The modern setting of the film is particularly enabling of crossover and alternate-universe versions, which once again foreground relationship development within the ensemble – there seems to be a recurring theme of “unpowered Avengers working in coffee-shops“, for example. AU high school or college versions also abound, an inevitability given not only the traditional age demographic of fanfic writers, but Marvel’s own tendency to re-invent its superheroes as younger versions even in canon. (See the Young Avengers and the Iron Man Armoured Adventures animated TV series, which is basically a high school AU).

As I say, slash predominates here, and not only because of the male/female ratio of the Avengers themselves. Heroic action is traditionally a male-dominated narrative, and the joyous homoeroticism of slash re-interpretations actively resists the film’s conformity to the heteronormative tenets of mainstream media. I am struck by the relatively high incidence of the Alpha/Omega subset of slash fic in the Avengers fanworks, which exaggerates and dramatises the masculinity of the film at the same time as it superimposes a hyperbolic sense of gender polarities onto the film’s male relationships. (Warning: if you click on that link out of mild interest, be advised that this stuff is at the seriously weird and dodgy-gender-political end of fan fiction, which is saying a lot).
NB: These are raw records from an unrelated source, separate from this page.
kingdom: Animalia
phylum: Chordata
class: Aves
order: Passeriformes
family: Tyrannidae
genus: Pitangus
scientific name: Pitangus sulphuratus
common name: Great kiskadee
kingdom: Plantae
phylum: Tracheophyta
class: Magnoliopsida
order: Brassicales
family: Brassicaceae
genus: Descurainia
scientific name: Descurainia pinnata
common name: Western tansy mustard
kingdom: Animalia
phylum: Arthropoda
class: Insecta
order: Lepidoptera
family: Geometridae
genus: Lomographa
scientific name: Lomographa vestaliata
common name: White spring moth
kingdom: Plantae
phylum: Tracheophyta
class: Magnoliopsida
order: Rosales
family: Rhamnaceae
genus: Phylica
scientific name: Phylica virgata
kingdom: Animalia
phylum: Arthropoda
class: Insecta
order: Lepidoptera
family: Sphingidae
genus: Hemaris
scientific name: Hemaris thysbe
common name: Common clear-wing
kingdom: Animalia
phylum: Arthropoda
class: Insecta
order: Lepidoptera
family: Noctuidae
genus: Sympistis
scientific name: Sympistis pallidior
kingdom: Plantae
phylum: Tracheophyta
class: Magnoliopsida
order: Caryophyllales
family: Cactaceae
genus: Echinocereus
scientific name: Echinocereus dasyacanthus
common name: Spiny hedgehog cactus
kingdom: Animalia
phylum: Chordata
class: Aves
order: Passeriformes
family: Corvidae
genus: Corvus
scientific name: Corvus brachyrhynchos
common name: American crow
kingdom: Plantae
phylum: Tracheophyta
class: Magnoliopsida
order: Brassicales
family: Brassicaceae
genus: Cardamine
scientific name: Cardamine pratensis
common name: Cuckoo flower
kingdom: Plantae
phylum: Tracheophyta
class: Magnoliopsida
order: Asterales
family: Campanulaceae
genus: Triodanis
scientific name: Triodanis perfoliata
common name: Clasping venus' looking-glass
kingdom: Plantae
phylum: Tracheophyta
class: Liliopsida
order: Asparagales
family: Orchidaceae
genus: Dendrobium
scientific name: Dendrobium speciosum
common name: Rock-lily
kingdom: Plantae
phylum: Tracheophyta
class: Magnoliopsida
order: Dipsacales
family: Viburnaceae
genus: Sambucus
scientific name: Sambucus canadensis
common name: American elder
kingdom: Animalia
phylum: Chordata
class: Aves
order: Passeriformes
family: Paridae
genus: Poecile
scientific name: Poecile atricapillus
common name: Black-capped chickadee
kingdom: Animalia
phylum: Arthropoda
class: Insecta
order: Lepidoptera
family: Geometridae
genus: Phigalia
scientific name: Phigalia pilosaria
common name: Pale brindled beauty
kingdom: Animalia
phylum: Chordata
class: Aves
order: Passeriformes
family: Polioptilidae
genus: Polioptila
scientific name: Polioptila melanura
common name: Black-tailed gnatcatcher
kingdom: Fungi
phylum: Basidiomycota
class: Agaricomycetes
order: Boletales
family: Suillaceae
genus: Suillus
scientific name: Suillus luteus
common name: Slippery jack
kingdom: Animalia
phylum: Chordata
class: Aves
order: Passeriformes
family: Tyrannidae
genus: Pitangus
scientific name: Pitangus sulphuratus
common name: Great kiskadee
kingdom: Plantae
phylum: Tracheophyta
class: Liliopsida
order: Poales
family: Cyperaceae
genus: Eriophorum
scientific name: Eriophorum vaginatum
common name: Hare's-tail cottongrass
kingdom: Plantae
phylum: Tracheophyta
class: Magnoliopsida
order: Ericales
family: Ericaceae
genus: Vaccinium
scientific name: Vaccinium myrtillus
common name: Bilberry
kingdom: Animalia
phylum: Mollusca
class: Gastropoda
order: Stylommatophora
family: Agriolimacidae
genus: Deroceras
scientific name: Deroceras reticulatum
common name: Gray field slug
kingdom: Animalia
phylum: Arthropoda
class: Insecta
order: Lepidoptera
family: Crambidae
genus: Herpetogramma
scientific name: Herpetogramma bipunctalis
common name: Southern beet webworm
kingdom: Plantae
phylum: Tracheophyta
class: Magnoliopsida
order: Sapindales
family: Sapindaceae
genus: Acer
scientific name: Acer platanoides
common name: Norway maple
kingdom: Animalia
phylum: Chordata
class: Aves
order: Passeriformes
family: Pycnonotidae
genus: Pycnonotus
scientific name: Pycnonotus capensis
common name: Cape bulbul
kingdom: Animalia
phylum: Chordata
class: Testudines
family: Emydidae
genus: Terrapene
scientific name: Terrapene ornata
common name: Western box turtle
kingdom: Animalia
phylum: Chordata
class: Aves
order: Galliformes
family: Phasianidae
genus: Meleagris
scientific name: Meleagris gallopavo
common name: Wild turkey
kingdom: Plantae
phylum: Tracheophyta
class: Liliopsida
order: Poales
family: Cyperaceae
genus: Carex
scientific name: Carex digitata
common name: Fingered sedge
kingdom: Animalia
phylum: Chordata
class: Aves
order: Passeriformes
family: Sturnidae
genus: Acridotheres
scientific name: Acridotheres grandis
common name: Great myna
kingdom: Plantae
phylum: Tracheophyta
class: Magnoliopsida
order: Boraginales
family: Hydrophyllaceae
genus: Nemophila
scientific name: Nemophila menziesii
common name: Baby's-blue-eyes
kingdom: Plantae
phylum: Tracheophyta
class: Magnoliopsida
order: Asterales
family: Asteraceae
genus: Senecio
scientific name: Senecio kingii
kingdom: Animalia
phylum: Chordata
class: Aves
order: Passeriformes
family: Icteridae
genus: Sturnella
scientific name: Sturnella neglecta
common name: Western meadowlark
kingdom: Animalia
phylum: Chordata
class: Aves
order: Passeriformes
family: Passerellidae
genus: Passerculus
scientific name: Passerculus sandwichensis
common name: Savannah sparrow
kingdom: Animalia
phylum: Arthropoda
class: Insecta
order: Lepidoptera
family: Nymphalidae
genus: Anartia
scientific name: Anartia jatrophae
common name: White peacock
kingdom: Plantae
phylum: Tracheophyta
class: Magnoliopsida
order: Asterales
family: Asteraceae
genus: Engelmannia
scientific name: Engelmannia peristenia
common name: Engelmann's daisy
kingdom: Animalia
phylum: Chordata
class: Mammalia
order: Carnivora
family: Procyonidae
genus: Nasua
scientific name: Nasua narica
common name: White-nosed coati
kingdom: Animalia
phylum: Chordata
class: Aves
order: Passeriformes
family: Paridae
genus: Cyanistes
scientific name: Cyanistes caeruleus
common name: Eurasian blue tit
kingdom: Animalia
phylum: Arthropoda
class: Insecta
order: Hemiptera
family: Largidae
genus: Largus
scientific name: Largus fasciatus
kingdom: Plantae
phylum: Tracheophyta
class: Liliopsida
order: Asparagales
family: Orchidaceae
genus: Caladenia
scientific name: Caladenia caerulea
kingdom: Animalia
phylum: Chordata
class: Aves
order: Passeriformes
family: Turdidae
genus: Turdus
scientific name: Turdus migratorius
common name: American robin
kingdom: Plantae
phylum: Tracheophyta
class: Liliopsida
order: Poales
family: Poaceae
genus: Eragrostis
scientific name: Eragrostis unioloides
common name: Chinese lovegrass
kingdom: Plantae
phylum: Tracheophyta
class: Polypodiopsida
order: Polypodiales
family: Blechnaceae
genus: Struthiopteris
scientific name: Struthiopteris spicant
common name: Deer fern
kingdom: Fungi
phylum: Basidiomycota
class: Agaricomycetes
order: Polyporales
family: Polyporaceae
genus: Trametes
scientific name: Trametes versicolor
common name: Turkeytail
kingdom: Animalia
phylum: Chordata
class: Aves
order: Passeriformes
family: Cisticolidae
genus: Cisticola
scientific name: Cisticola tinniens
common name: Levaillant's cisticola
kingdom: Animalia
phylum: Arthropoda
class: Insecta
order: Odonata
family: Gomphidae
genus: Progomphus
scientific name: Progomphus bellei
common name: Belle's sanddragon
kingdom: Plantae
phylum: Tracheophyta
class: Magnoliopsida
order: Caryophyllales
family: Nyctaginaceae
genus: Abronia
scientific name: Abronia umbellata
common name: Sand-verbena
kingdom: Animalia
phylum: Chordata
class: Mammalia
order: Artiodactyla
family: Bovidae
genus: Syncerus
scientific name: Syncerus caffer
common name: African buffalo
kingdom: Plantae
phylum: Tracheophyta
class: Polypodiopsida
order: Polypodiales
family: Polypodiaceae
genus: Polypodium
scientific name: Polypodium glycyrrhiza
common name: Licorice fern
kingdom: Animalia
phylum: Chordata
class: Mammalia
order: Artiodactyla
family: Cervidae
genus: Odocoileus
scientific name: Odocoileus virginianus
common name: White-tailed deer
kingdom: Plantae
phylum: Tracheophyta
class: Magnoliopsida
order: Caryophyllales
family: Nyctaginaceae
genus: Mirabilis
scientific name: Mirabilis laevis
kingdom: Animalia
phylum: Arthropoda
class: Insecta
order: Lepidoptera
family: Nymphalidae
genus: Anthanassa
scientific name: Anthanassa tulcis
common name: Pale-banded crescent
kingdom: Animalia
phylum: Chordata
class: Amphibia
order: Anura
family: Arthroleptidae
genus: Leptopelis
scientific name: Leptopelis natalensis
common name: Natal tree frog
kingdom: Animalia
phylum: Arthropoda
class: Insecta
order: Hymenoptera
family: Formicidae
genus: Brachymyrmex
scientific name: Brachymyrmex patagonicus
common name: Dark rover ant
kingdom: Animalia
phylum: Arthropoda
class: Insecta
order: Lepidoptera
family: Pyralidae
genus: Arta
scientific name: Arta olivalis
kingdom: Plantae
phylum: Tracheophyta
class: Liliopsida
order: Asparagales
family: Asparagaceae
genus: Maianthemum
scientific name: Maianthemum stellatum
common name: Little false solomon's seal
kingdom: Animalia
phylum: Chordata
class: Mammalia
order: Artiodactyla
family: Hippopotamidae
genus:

Tag analysis (slightly misleading because of multiple-ship fictions and the inability of a tag to distinguish between central and background ships) suggests that slash ships in the Avengers fandom outnumber het ones slightly more than two to one. This certainly reflects the gender balance of the film universe’s main characters, but the pairings are not always the ones which leap obviously to the eye. I will undertake some more extensive analysis of specific ships and their popularity in the second part of this post.